Returning this year with a retooled title, the Spanish/Latin American Cinema sidebar nevertheless promises to garner as much acclaim and attention—among communities here and beyond—as it has in past S.B. Film Festivals. Compiled by SBIFF Program Director Candace Schermerhorn, these nine films and two shorts from Mexico, Spain, Chile, Venezuela, Argentina, and Colombia run the genre gamut. There’s something inspiring for families to enjoy, while crime thrillers and political dramas will please the adults.
Carlitos and the Chance of a Lifetime, directed by Jesús del Cerro, traces an orphan’s dream of becoming a professional soccer player and will be shown through the festival’s kids-oriented Apple Box program. It’s a U.S. premiere.
Carlos Carrera directed the popular Mexican thriller Backyard, which stars Jimmy Smits and Ana de la Reguera. It’s based on the true story of the more than 400 unsolved murders in the border town of Ciudad Juárez, and takes the violent world of drug cartels and illegal immigration as its backdrop.
Chile’s official Academy Award entry, Dawson Isla 10, also mines history for its story and milieu.
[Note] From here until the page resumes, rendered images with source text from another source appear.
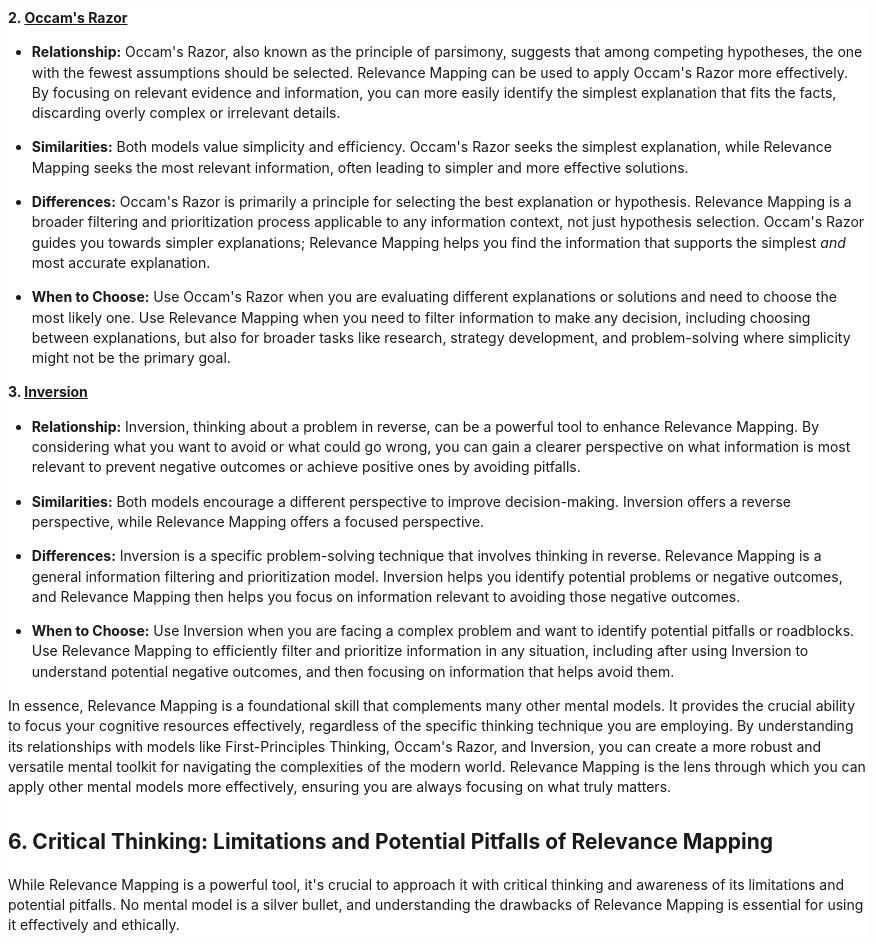 **2. [Occam's Razor](/thinking-matters/classic-mental-models/occams-razor)**

* **Relationship:** Occam's Razor, also known as the principle of parsimony, suggests that among competing hypotheses, the one with the fewest assumptions should be selected. Relevance Mapping can be used to apply Occam's Razor more effectively. By focusing on relevant evidence and information, you can more easily identify the simplest explanation that fits the facts, discarding overly complex or irrelevant details.

* **Similarities:** Both models value simplicity and efficiency. Occam's Razor seeks the simplest explanation, while Relevance Mapping seeks the most relevant information, often leading to simpler and more effective solutions.

* **Differences:** Occam's Razor is primarily a principle for selecting the best explanation or hypothesis. Relevance Mapping is a broader filtering and prioritization process applicable to any information context, not just hypothesis selection. Occam's Razor guides you towards simpler explanations; Relevance Mapping helps you find the information that supports the simplest *and* most accurate explanation.

* **When to Choose:** Use Occam's Razor when you are evaluating different explanations or solutions and need to choose the most likely one. Use Relevance Mapping when you need to filter information to make any decision, including choosing between explanations, but also for broader tasks like research, strategy development, and problem-solving where simplicity might not be the primary goal.

**3. [Inversion](/thinking-matters/classic-mental-models/inversion)**

* **Relationship:** Inversion, thinking about a problem in reverse, can be a powerful tool to enhance Relevance Mapping. By considering what you want to avoid or what could go wrong, you can gain a clearer perspective on what information is most relevant to prevent negative outcomes or achieve positive ones by avoiding pitfalls.

* **Similarities:** Both models encourage a different perspective to improve decision-making. Inversion offers a reverse perspective, while Relevance Mapping offers a focused perspective.

* **Differences:** Inversion is a specific problem-solving technique that involves thinking in reverse. Relevance Mapping is a general information filtering and prioritization model. Inversion helps you identify potential problems or negative outcomes, and Relevance Mapping then helps you focus on information relevant to avoiding those negative outcomes.

* **When to Choose:** Use Inversion when you are facing a complex problem and want to identify potential pitfalls or roadblocks. Use Relevance Mapping to efficiently filter and prioritize information in any situation, including after using Inversion to understand potential negative outcomes, and then focusing on information that helps avoid them.

In essence, Relevance Mapping is a foundational skill that complements many other mental models. It provides the crucial ability to focus your cognitive resources effectively, regardless of the specific thinking technique you are employing. By understanding its relationships with models like First-Principles Thinking, Occam's Razor, and Inversion, you can create a more robust and versatile mental toolkit for navigating the complexities of the modern world.  Relevance Mapping is the lens through which you can apply other mental models more effectively, ensuring you are always focusing on what truly matters.

## 6. Critical Thinking: Limitations and Potential Pitfalls of Relevance Mapping

While Relevance Mapping is a powerful tool, it's crucial to approach it with critical thinking and awareness of its limitations and potential pitfalls. No mental model is a silver bullet, and understanding the drawbacks of Relevance Mapping is essential for using it effectively and ethically.
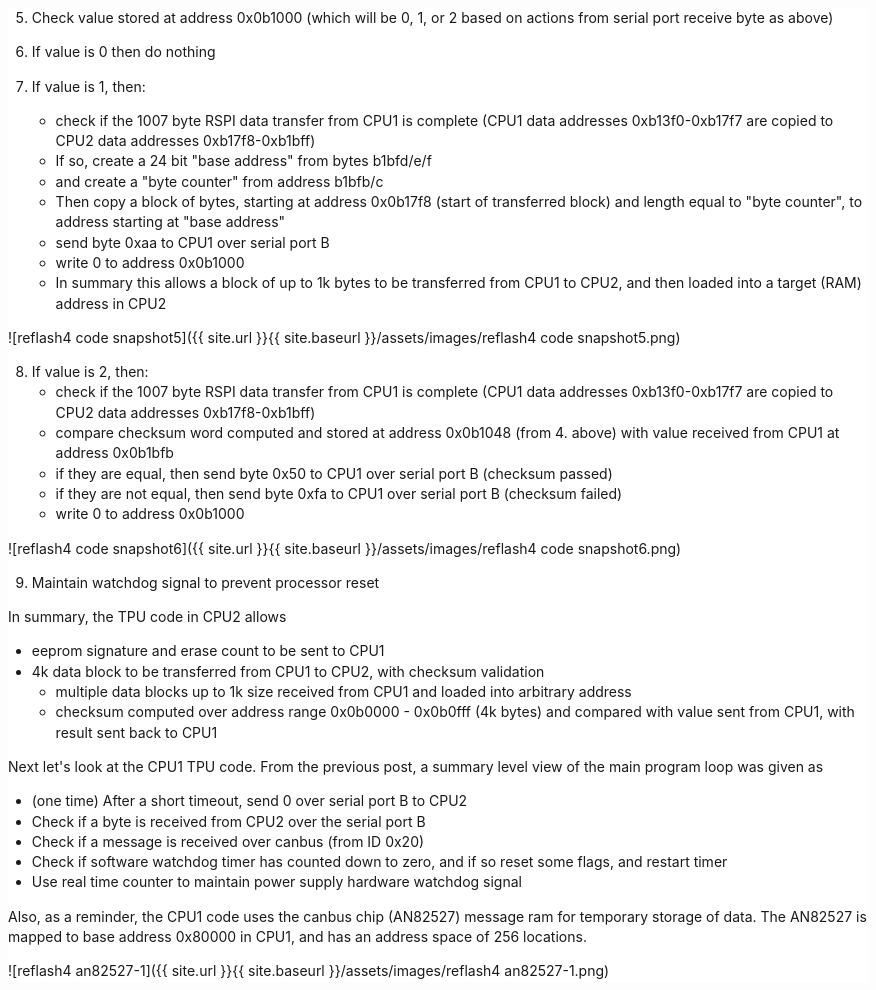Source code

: 5) Check value stored at address 0x0b1000 (which will be 0, 1, or 2 based on actions from serial port receive byte as above)

6) If value is 0 then do nothing

7) If value is 1, then:
   * check if the 1007 byte RSPI data transfer from CPU1 is complete (CPU1 data addresses 0xb13f0-0xb17f7 are copied to CPU2 data addresses 0xb17f8-0xb1bff)
   * If so, create a 24 bit "base address" from bytes b1bfd/e/f
   * and create a "byte counter" from address b1bfb/c
   * Then copy a block of bytes, starting at address 0x0b17f8 (start of transferred block) and length equal to "byte counter", to address starting at "base address"
   * send byte 0xaa to CPU1 over serial port B
   * write 0 to address 0x0b1000
   * In summary this allows a block of up to 1k bytes to be transferred from CPU1 to CPU2, and then loaded into a target (RAM) address in CPU2
   
![reflash4 code snapshot5]({{ site.url }}{{ site.baseurl }}/assets/images/reflash4 code snapshot5.png)
   
8) If value is 2, then:
   * check if the 1007 byte RSPI data transfer from CPU1 is complete (CPU1 data addresses 0xb13f0-0xb17f7 are copied to CPU2 data addresses 0xb17f8-0xb1bff)
   * compare checksum word computed and stored at address 0x0b1048 (from 4. above) with value received from CPU1 at address 0x0b1bfb
   * if they are equal, then send byte 0x50 to CPU1 over serial port B (checksum passed)
   * if they are not equal, then send byte 0xfa to CPU1 over serial port B (checksum failed)
   * write 0 to address 0x0b1000

![reflash4 code snapshot6]({{ site.url }}{{ site.baseurl }}/assets/images/reflash4 code snapshot6.png)

9) Maintain watchdog signal to prevent processor reset

In summary, the TPU code in CPU2 allows
* eeprom signature and erase count to be sent to CPU1
* 4k data block to be transferred from CPU1 to CPU2, with checksum validation 
  * multiple data blocks up to 1k size received from CPU1 and loaded into arbitrary address
  * checksum computed over address range 0x0b0000 - 0x0b0fff (4k bytes) and compared with value sent from CPU1, with result sent back to CPU1


Next let's look at the CPU1 TPU code. From the previous post, a summary level view of the main program loop was given as
*  (one time) After a short timeout, send 0 over serial port B to CPU2
*  Check if a byte is received from CPU2 over the serial port B
*  Check if a message is received over canbus (from ID 0x20)
*  Check if software watchdog timer has counted down to zero, and if so reset some flags, and restart timer
*  Use real time counter to maintain power supply hardware watchdog signal

Also, as a reminder, the CPU1 code uses the canbus chip (AN82527) message ram for temporary storage of data. The AN82527 is mapped to base address 0x80000 in CPU1, and has an address space of 256 locations.

![reflash4 an82527-1]({{ site.url }}{{ site.baseurl }}/assets/images/reflash4 an82527-1.png)
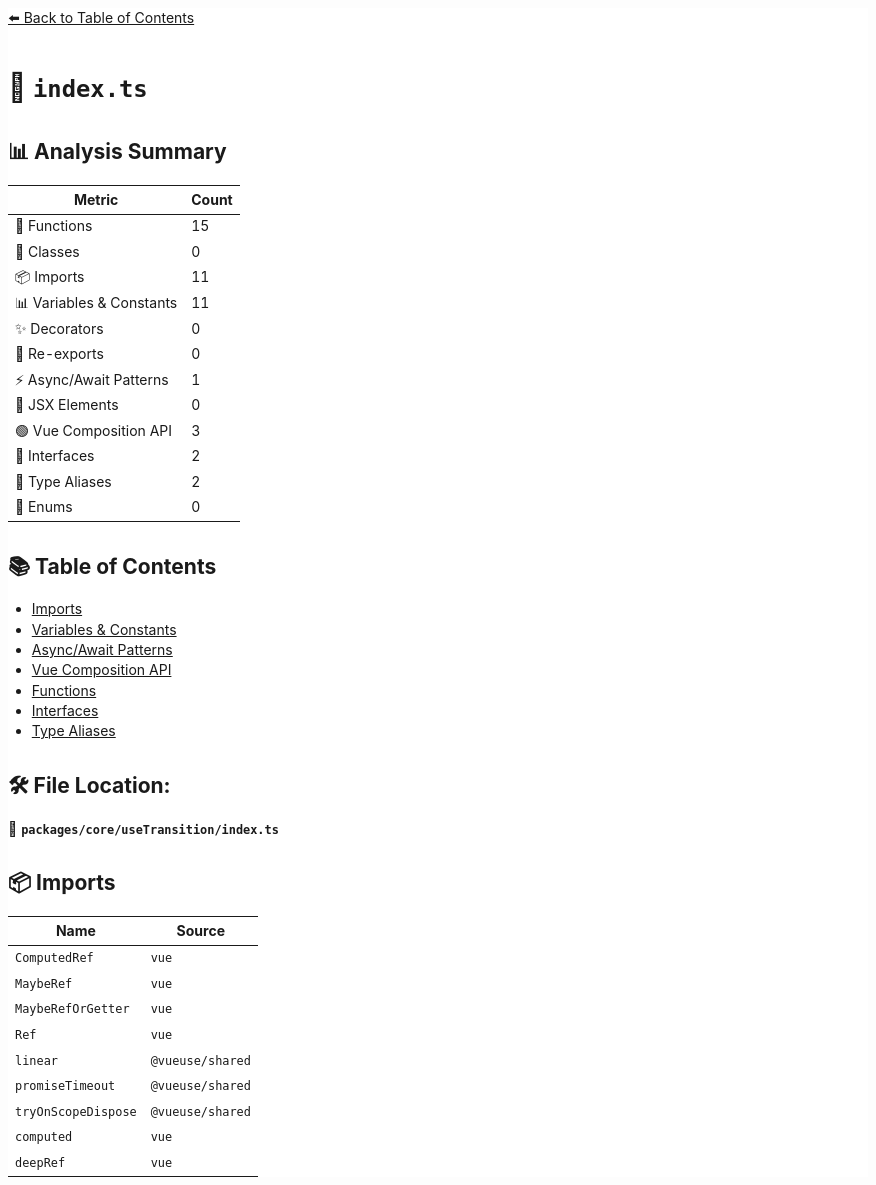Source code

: [⬅️ Back to Table of Contents](../../../index.md)

# 📄 `index.ts`

## 📊 Analysis Summary

| Metric | Count |
|--------|-------|
| 🔧 Functions | 15 |
| 🧱 Classes | 0 |
| 📦 Imports | 11 |
| 📊 Variables & Constants | 11 |
| ✨ Decorators | 0 |
| 🔄 Re-exports | 0 |
| ⚡ Async/Await Patterns | 1 |
| 💠 JSX Elements | 0 |
| 🟢 Vue Composition API | 3 |
| 📐 Interfaces | 2 |
| 📑 Type Aliases | 2 |
| 🎯 Enums | 0 |

## 📚 Table of Contents

- [Imports](#imports)
- [Variables & Constants](#variables-constants)
- [Async/Await Patterns](#asyncawait-patterns)
- [Vue Composition API](#vue-composition-api)
- [Functions](#functions)
- [Interfaces](#interfaces)
- [Type Aliases](#type-aliases)

## 🛠️ File Location:
📂 **`packages/core/useTransition/index.ts`**

## 📦 Imports

| Name | Source |
|------|--------|
| `ComputedRef` | `vue` |
| `MaybeRef` | `vue` |
| `MaybeRefOrGetter` | `vue` |
| `Ref` | `vue` |
| `linear` | `@vueuse/shared` |
| `promiseTimeout` | `@vueuse/shared` |
| `tryOnScopeDispose` | `@vueuse/shared` |
| `computed` | `vue` |
| `deepRef` | `vue` |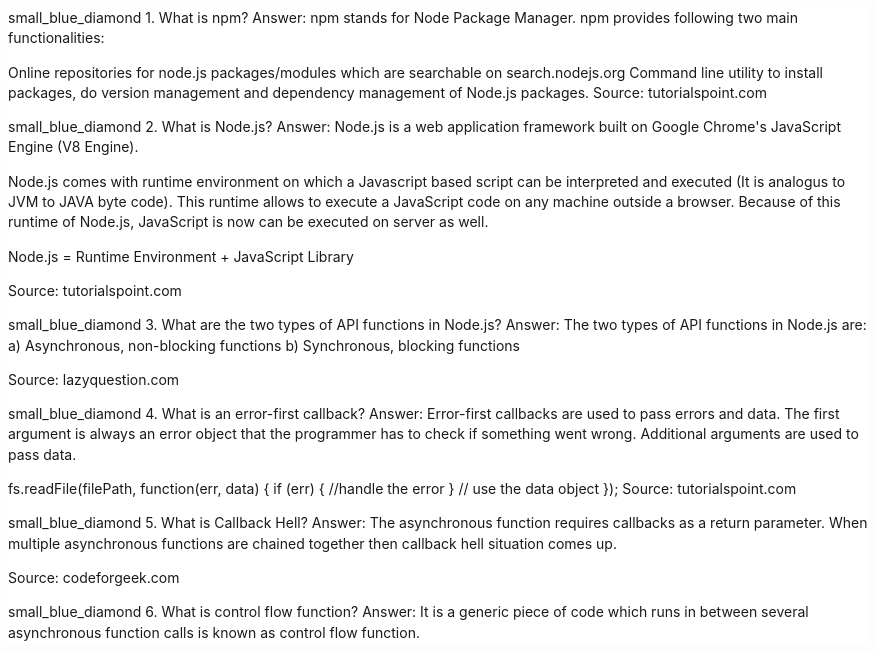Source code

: small_blue_diamond 1. What is npm?
Answer:
npm stands for Node Package Manager. npm provides following two main functionalities:

Online repositories for node.js packages/modules which are searchable on search.nodejs.org
Command line utility to install packages, do version management and dependency management of Node.js packages.
Source: tutorialspoint.com   


small_blue_diamond 2. What is Node.js?
Answer:
Node.js is a web application framework built on Google Chrome's JavaScript Engine (V8 Engine).

Node.js comes with runtime environment on which a Javascript based script can be interpreted and executed (It is analogus to JVM to JAVA byte code). This runtime allows to execute a JavaScript code on any machine outside a browser. Because of this runtime of Node.js, JavaScript is now can be executed on server as well.

Node.js = Runtime Environment + JavaScript Library

Source: tutorialspoint.com   


small_blue_diamond 3. What are the two types of API functions in Node.js?
Answer:
The two types of API functions in Node.js are: a) Asynchronous, non-blocking functions b) Synchronous, blocking functions

Source: lazyquestion.com   


small_blue_diamond 4. What is an error-first callback?
Answer:
Error-first callbacks are used to pass errors and data. The first argument is always an error object that the programmer has to check if something went wrong. Additional arguments are used to pass data.

fs.readFile(filePath, function(err, data) {
  if (err) {
    //handle the error
  }
  // use the data object
});
Source: tutorialspoint.com   


small_blue_diamond 5. What is Callback Hell?
Answer:
The asynchronous function requires callbacks as a return parameter. When multiple asynchronous functions are chained together then callback hell situation comes up.

Source: codeforgeek.com   


small_blue_diamond 6. What is control flow function?
Answer:
It is a generic piece of code which runs in between several asynchronous function calls is known as control flow function.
Directed by Miguel Littin, the film portrays the 1973 military coup of Chile by General Augusto Pinochet. The film is based on a memoir by the current Chilean Minister of Public Works, Sergio Bitar. Like many other government officials in 1973, Bitar was taken prisoner by Pinochet when the democratically elected socialist government of Salvador Allende was overthrown.
2501 Migrantes is a short and sweet documentary by fledgling Mexican filmmaker Yolanda Cruz that gives an intimate look at the decade-long project of artist Alejandro Santiago, who toils to create 2,501 life-sized clay sculptures. The pieces are meant represent the migrant workers who moved out of the artist’s mountainous village of Teococuilco, leaving it nearly abandoned. These migrantes inspired the artist to explore the culture of a generation of Mexicans whose sole purpose is to earn a living in America.